Cover by EvePetal
I couldn't believe it. Daniel... I have dreamt for uncountable times about the day we would meet again - because I knew, somewhere in the depth of me, that we would meet again. Yet, in all of my most crazy dreams, I had never imagined it would take place on a plane, thanks to a stewardess I didn't know. And I could've even less imagine the emotions and thoughts that overwhelmed me. No one could.
The only sight of him made me feel cold, then hot, made me shudder, blush, sweat. I wasn't a very emotional person - I preferred basing feelings on facts, science. I didn't really believe in love at first sight, nor in destiny.
The weird thing is, everything I had lived with Daniel wasn't anything I believed in. It wasn't logical. It couldn't be proved with everything I have learned and understood. It was just a feeling in my gut, something that told me I was doing the right thing, told me he was the right person.

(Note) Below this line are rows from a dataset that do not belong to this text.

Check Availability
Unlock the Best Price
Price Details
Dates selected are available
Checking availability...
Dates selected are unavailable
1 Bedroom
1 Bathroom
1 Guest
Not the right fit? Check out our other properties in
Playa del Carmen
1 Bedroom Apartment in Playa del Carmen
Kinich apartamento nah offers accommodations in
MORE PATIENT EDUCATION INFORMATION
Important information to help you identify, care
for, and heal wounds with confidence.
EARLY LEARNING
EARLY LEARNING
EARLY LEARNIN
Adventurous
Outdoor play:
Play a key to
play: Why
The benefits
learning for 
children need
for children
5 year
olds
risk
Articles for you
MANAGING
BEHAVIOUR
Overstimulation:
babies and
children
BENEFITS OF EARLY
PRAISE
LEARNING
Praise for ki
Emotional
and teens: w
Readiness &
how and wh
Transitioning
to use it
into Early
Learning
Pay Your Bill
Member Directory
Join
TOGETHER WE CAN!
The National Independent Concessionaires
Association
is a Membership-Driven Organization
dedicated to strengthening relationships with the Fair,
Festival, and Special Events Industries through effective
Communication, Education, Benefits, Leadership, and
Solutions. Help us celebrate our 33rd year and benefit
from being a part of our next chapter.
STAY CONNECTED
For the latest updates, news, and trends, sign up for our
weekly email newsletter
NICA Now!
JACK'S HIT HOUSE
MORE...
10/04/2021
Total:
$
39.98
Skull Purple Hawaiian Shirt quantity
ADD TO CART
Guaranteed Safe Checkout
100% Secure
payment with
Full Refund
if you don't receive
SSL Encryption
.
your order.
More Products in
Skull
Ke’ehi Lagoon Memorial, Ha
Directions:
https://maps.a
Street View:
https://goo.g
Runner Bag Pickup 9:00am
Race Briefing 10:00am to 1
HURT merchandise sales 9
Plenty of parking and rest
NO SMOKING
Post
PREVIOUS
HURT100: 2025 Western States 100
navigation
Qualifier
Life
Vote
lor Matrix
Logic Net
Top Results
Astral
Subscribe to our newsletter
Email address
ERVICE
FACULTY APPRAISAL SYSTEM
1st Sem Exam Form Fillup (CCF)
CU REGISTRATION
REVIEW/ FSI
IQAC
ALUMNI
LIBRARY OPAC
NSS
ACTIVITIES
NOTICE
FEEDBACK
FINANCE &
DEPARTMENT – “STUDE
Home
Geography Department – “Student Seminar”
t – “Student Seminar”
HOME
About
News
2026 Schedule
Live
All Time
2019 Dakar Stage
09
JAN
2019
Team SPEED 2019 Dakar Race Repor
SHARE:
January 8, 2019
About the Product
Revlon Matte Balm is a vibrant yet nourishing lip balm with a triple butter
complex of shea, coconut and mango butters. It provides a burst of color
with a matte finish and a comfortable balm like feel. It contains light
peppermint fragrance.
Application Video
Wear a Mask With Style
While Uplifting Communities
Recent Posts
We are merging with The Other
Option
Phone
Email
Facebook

And while I was thinking all that, another realization blossomed in me and covered all the other thoughts, taking my entire attention. If I could remember so much about that one day, so many years ago, did it mean I still loved him ? I wanted to. So badly. He had been able, when no one else had, to show to me all the other things that hid behind science. He had proved to me that we were made for one another, in one day.
In one day, I had met this boy with a completely different life, family and view of the world. We had spent time together, he had fell in love with me. We had had a fight, then had made up. We had kissed in a karaoke, we had talked a lot. I fell in love with the definition of what I didn't believe in. All in one day.